• **Action item**:
From the entries that follow, copy every line with the word "calculated".

(Stored data)

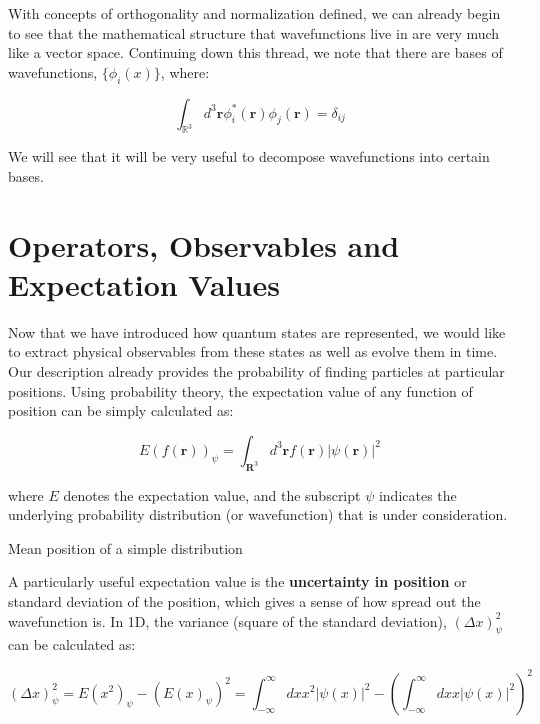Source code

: With concepts of orthogonality and normalization defined, we can already begin to see that the mathematical structure that wavefunctions live in are very much like a vector space. Continuing down this thread, we note that there are bases of wavefunctions, $\{\phi_i(x)\}$, where:

\begin{equation}
	\int_{\mathbb{R}^3}d^3\mathbf{r}\phi_i^*(\mathbf{r})\phi_j(\mathbf{r}) = \delta_{ij}
\end{equation}

We will see that it will be very useful to decompose wavefunctions into certain bases. 

\section{Operators, Observables and Expectation Values}

Now that we have introduced how quantum states are represented, we would like to extract physical observables from these states as well as evolve them in time. Our description already provides the probability of finding particles at particular positions. Using probability theory, the expectation value of any function of position can be simply calculated as:

\begin{equation}
	E(f(\mathbf{r}))_{\psi} = \int_{\mathbf{R}^3} d^3\mathbf{r} f(\mathbf{r}) |\psi(\mathbf{r})|^2
\end{equation}

where $E$ denotes the expectation value, and the subscript $\psi$ indicates the underlying probability distribution (or wavefunction) that is under consideration. 

\begin{example}
	Mean position of a simple distribution
\end{example}

A particularly useful expectation value is the \textbf{uncertainty in position} or standard deviation of the position, which gives a sense of how spread out the wavefunction is. In 1D, the variance (square of the standard deviation), $(\Delta x)^2_{\psi} $ can be calculated as:

\begin{equation}
	(\Delta x)^2_{\psi} = E(x^2)_{\psi} - (E(x)_{\psi})^2 = \int_{-\infty}^{\infty} dx x^2 |\psi(x)|^2 - \left(\int_{-\infty}^{\infty} dx x |\psi(x)|^2 \right)^2
\end{equation}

• **Result of the exercise**:
Now that we have introduced how quantum states are represented, we would like to extract physical observables from these states as well as evolve them in time. Our description already provides the probability of finding particles at particular positions. Using probability theory, the expectation value of any function of position can be simply calculated as:
A particularly useful expectation value is the \textbf{uncertainty in position} or standard deviation of the position, which gives a sense of how spread out the wavefunction is. In 1D, the variance (square of the standard deviation), $(\Delta x)^2_{\psi} $ can be calculated as:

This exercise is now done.